Immediate Diagnostic Algorithm

Primary Imaging

Obtain brain MRI with and without intravenous contrast as the first-line imaging study 1. This should include:

• T1-weighted sequences (with and without contrast) 1
• T2-weighted sequences and/or FLAIR imaging 1
• Three-dimensional acquisition using standardized techniques 1

MRI is superior to CT scanning for detecting gliomas and should be used preferentially 1.

Concurrent Spinal Evaluation

Given the atypical symptom pattern with back and bilateral extremity involvement, obtain spinal MRI to evaluate for cord compression, myelopathy, or other spinal pathology that could explain the sensory symptoms.

Clinical Assessment

Document specific neurological findings 1:

• Focal motor deficits (paresis, weakness)
• Sensory distribution patterns (dermatomal vs. non-dermatomal)
• Signs of increased intracranial pressure (papilledema, altered mental status)
• Seizure activity
• Neurocognitive function using standardized assessment (MMSE or MoCA) 1

The Neurological Assessment in Neuro-Oncology (NANO) scale can document examination findings systematically 1.

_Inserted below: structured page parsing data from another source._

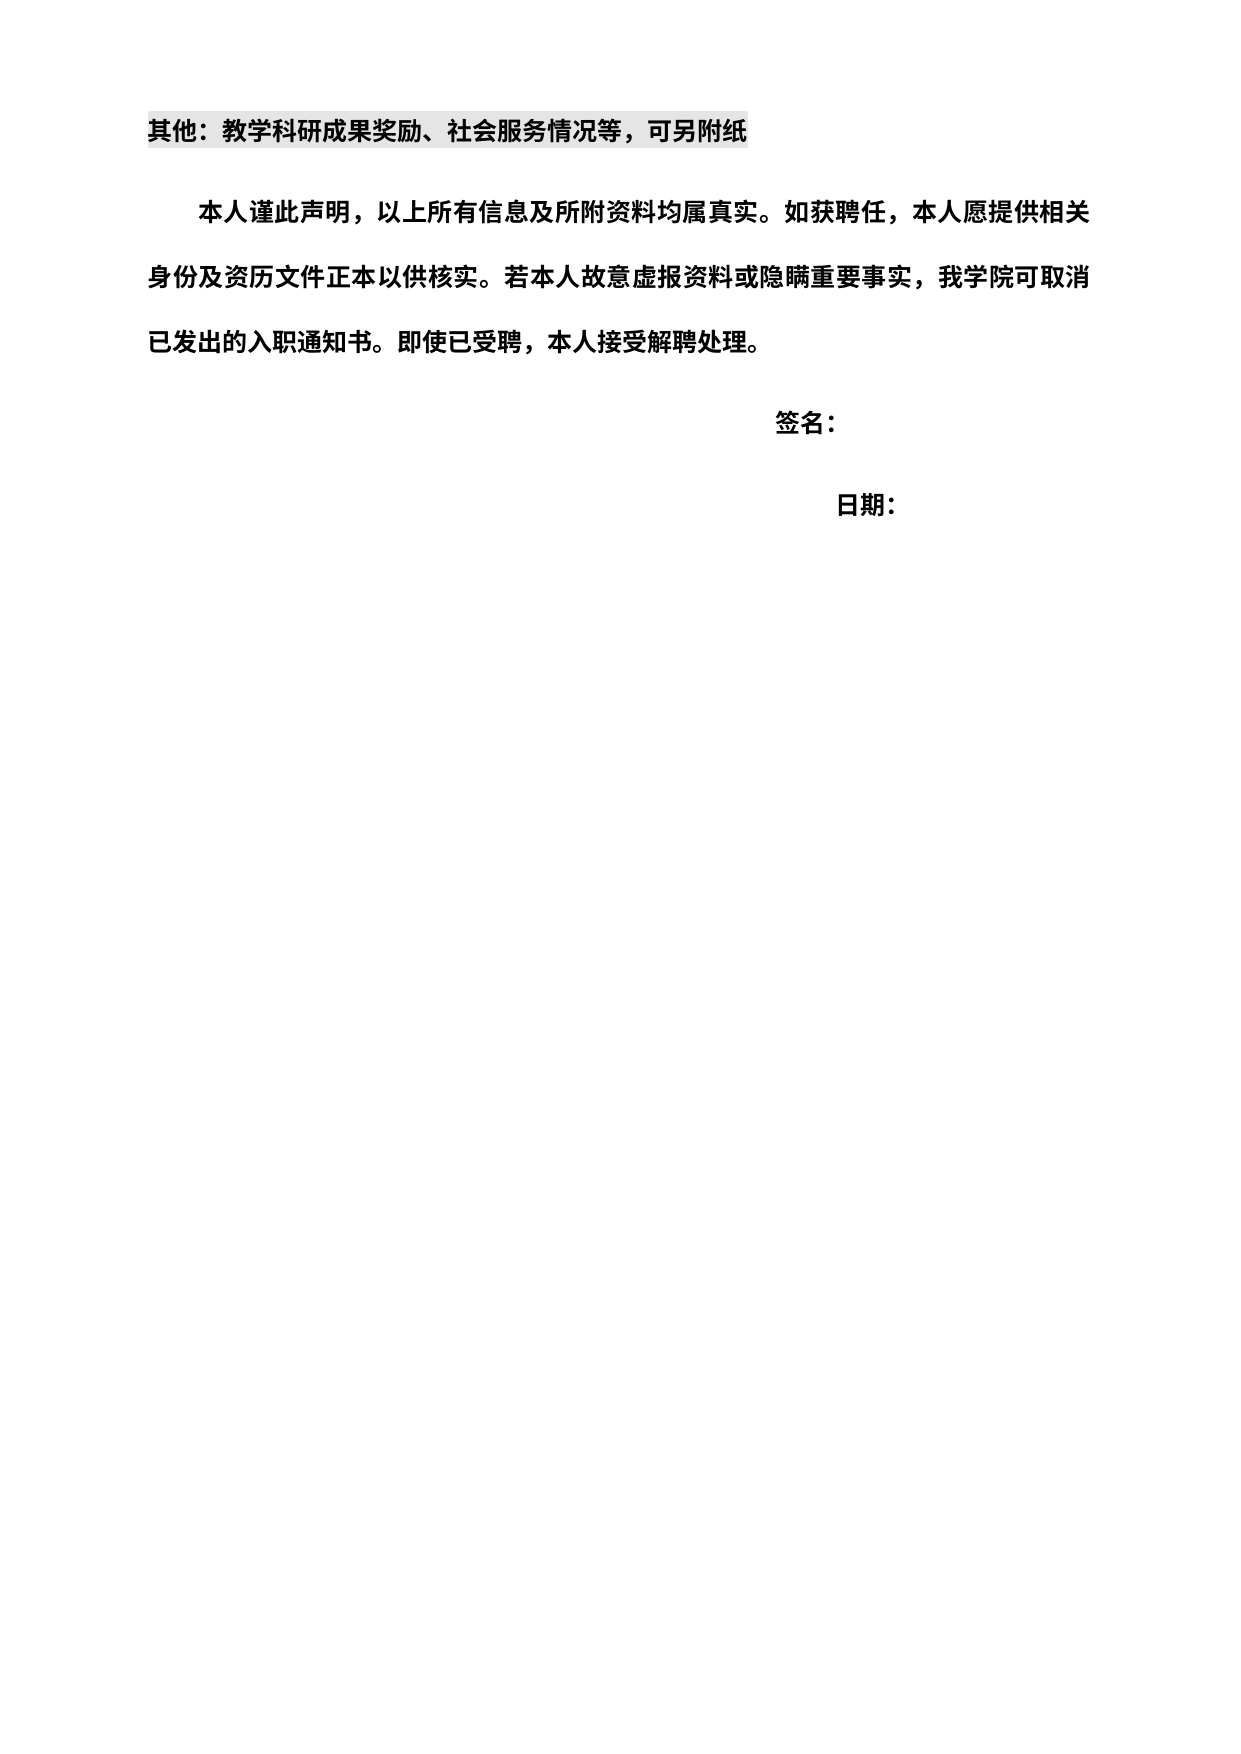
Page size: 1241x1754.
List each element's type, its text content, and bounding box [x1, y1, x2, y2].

text 签名： [148, 389, 1092, 454]
text 本人谨此声明，以上所有信息及所附资料均属真实。如获聘任，本人愿提供相关身份及资历文件正本以供核实。若本人故意虚报资料或隐瞒重要事实，我学院可取消已发出的入职通知书。即使已受聘，本人接受解聘处理。 [148, 178, 1092, 373]
text 其他：教学科研成果奖励、社会服务情况等，可另附纸 [148, 97, 1092, 162]
text 日期： [760, 471, 1092, 536]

If Brain Lesion is Identified

Tissue Diagnosis is Mandatory

Histological confirmation must be obtained because neuroimaging alone is insufficient for definitive diagnosis 1. The only exception is elderly patients with deep-seated lesions and very poor performance status where biopsy risk outweighs benefit, though this should remain exceptional 1.

Surgical Approach

• Maximal safe resection should be performed whenever feasible 1
• If major resection is too risky, perform stereotactic or open biopsy 1
• Ensure tissue samples are representative, particularly from contrast-enhancing areas 4
• Obtain postoperative MRI within 72 hours to assess extent of resection 1, 4

Essential Molecular Testing

Tissue must be processed for 1, 4:

• Histological diagnosis using 2016 WHO classification (type and grade)
• IDH1/IDH2 mutation status (required for classification)
• 1p/19q codeletion testing (particularly for oligodendroglial tumors)
• MGMT promoter methylation (predicts temozolomide response)
• Optional: Ki67, GFAP immunohistochemistry

Samples should be processed immediately by pathology, with tissue fixed in 10% formaldehyde for histology and frozen in liquid nitrogen for molecular studies 1, 4.

Critical Clinical Pitfalls

Do not assume GBM based on peripheral sensory symptoms alone - these are not characteristic presentations 1, 2. While GBM can present atypically with unusual neurological symptoms 2, 3, bilateral peripheral tingling suggests alternative pathology.

Maintain high clinical suspicion but pursue appropriate differential diagnosis including:

• Spinal cord lesions (primary or metastatic)
• Paraneoplastic syndromes (if systemic cancer present)
• Metabolic/toxic neuropathies
• Cervical spondylotic myelopathy

If brain imaging is negative but symptoms persist, continue investigation with spinal imaging and consideration of systemic causes 3. Brain tumors should be kept in mind for patients with atypical symptoms, but imaging should be performed and repeated if symptoms remain unresolved 3.

Performance Status Assessment

Document Karnofsky Performance Score (KPS), as this critically influences treatment decisions 1. KPS ≥70 generally indicates candidacy for aggressive multimodal therapy, while KPS <70 suggests consideration of palliative approaches 1.